Both employees and the city will also be entitled to penalties as to each employee whose rights were violated that accrue daily (up to $50 per day to the city and up to $120 per day to each employee whose rights were violated). In addition to penalties, the city may impose an administrative fine payable to the city for violations. Each and every day that a violation exists constitutes a separate and distinct violation.
If the city files an action to enforce the ordinance, it is entitled to “equitable, injunctive and/or restitutionary relief and reasonable attorneys’ fees.” However, employers will be granted a one-hundred-and-eighty-day grace period for fair workweek violations, and during this period, only written warnings will be issued.
The ordinance imposes strict scheduling notice requirements and staffing challenges accompanied by steep penalties for violations. Many schedule changes could trigger predictability pay, forcing payroll and retail operations to be well coordinated. Even minor scheduling changes by managers, such as asking an employee to work fifteen more minutes after their scheduled shift, could trigger predictability pay. The ordinance may also make the hiring process more complicated since employers will be required to offer qualified employees additional hours before posting a position. As such, retail employers in Los Angeles may want to review their scheduling procedures, staffing procedures and policies in light of these upcoming requirements.

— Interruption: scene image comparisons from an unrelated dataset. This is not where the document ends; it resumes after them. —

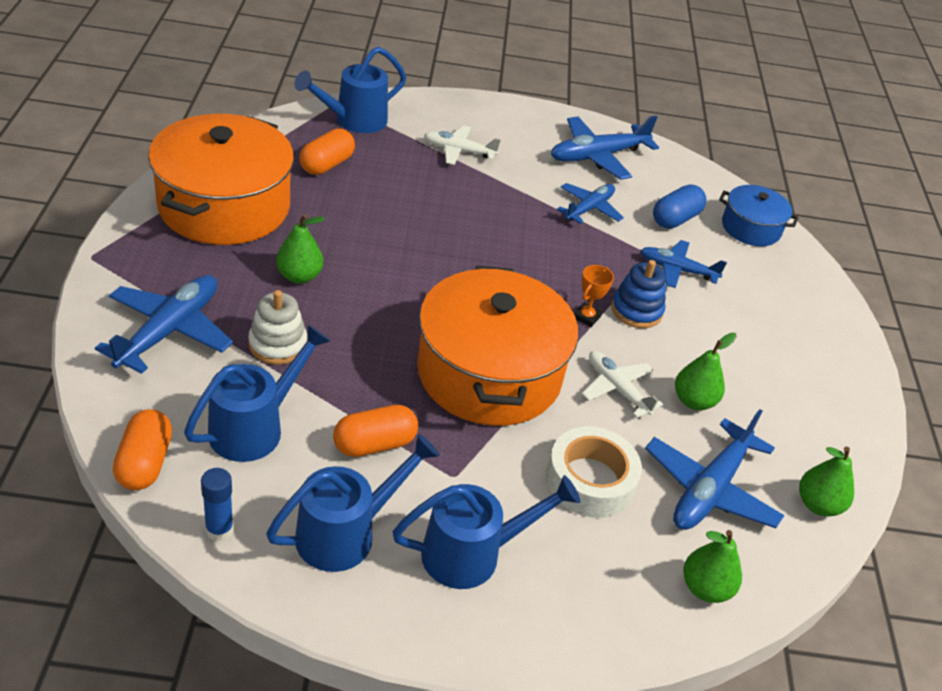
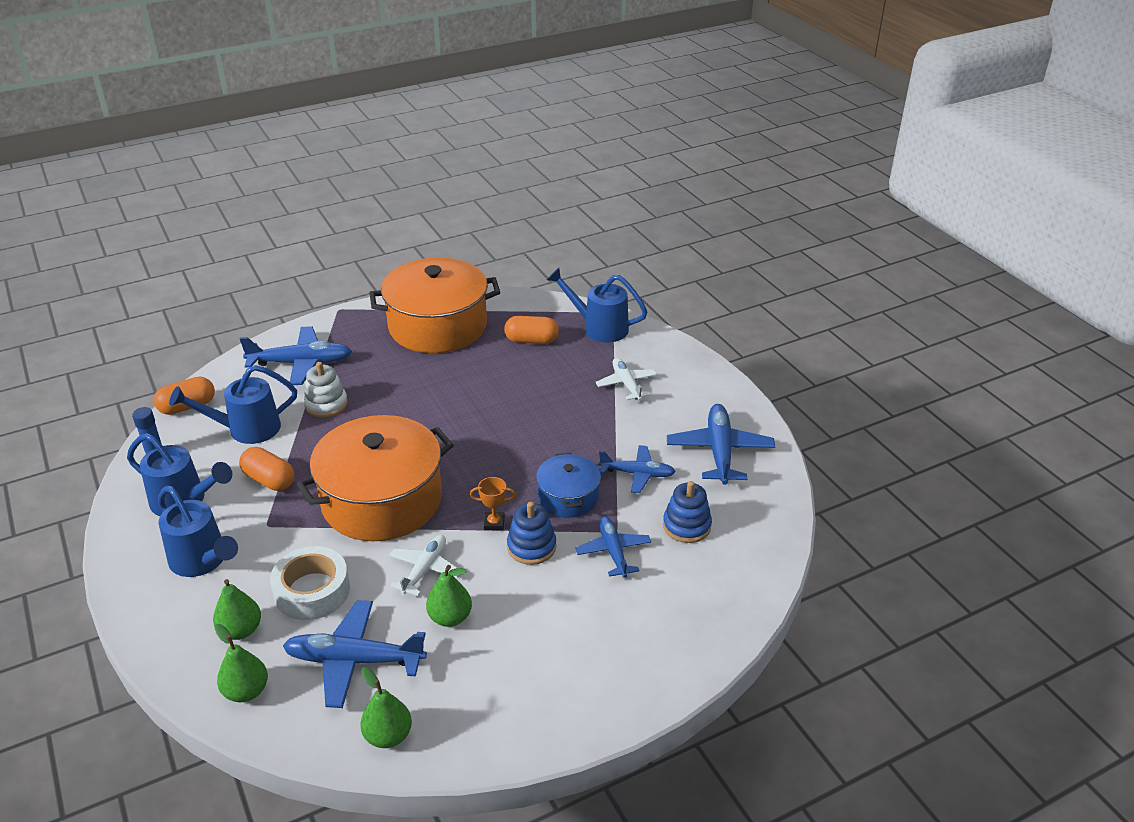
camera: 65 degrees right, 5 degrees down
blue watering can [184,324,330,462] -> blue watering can turned 150 degrees clockwise [169,365,297,444]
green pear [276,214,325,284] -> green pear moved to [213,579,261,640]
blue plane [551,116,659,180] -> blue plane turned 60 degrees clockwise [667,404,775,485]
blue capsule [653,184,707,229] -> blue stacking toy [663,481,712,543]
blue pot [719,185,798,246] -> blue pot moved to [536,453,601,518]

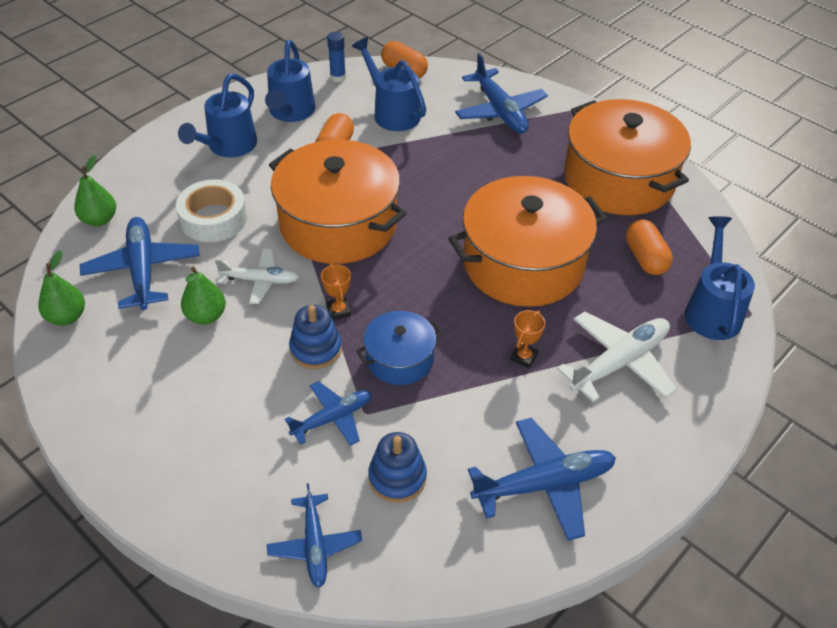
camera: 70 degrees right, 10 degrees up
green pear [213,579,261,640] -> none
white stacking toy [304,362,348,418] -> none
white plane [596,358,658,400] -> white plane [557,312,677,402], size x1.57
blue plane [599,445,676,493] -> blue plane moved to [267,483,362,588]
none -> orange pot [448,176,607,307]
none -> orange trophy [510,310,545,368]

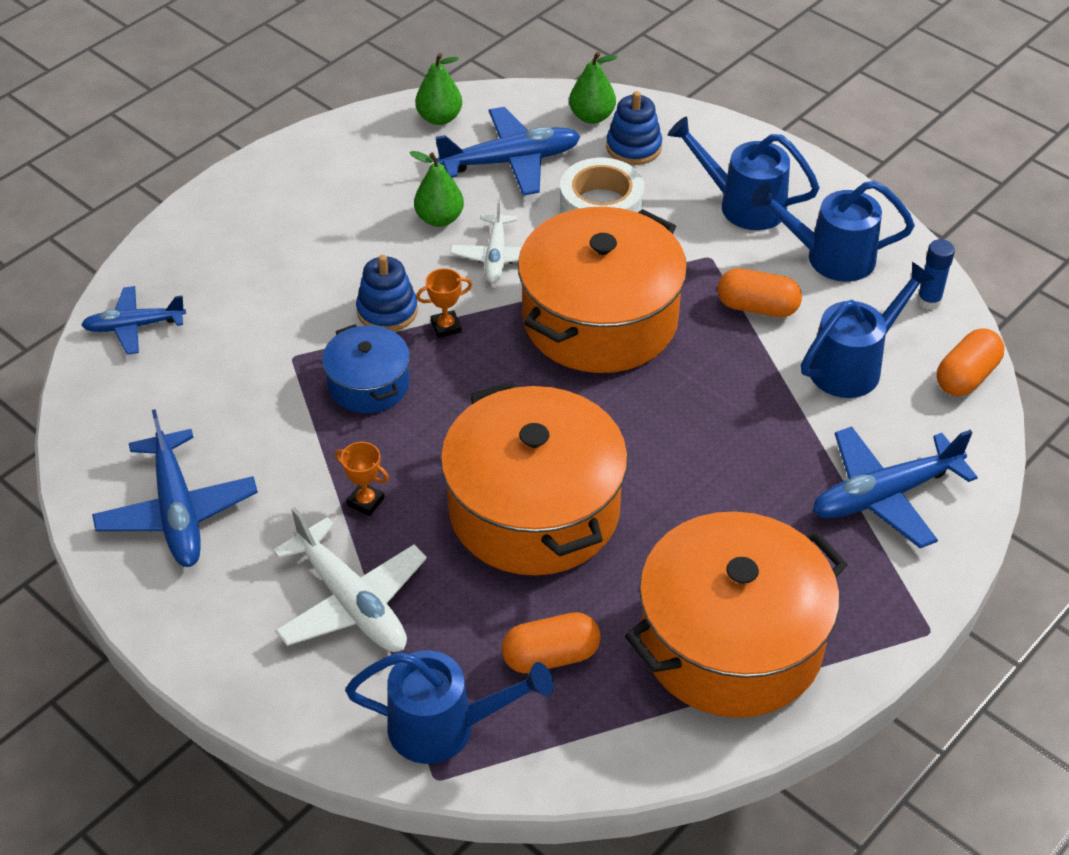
camera: 90 degrees right, 0 degrees up
blue plane [285,381,372,446] -> none
blue stacking toy [368,432,427,503] -> blue stacking toy moved to [606,91,662,165]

Ogletree Deakins will continue to monitor and report on developments with respect to California wage and hour developments and will post updates on the firm’s California and Wage and Hour blogs as additional information becomes available. Important information for employers is also available via the firm’s webinar and podcast programs.
Please note, this article reflects the Los Angeles Office of Wage Standards’ interpretation of “Rest Between Shifts” as of March 1, 2023.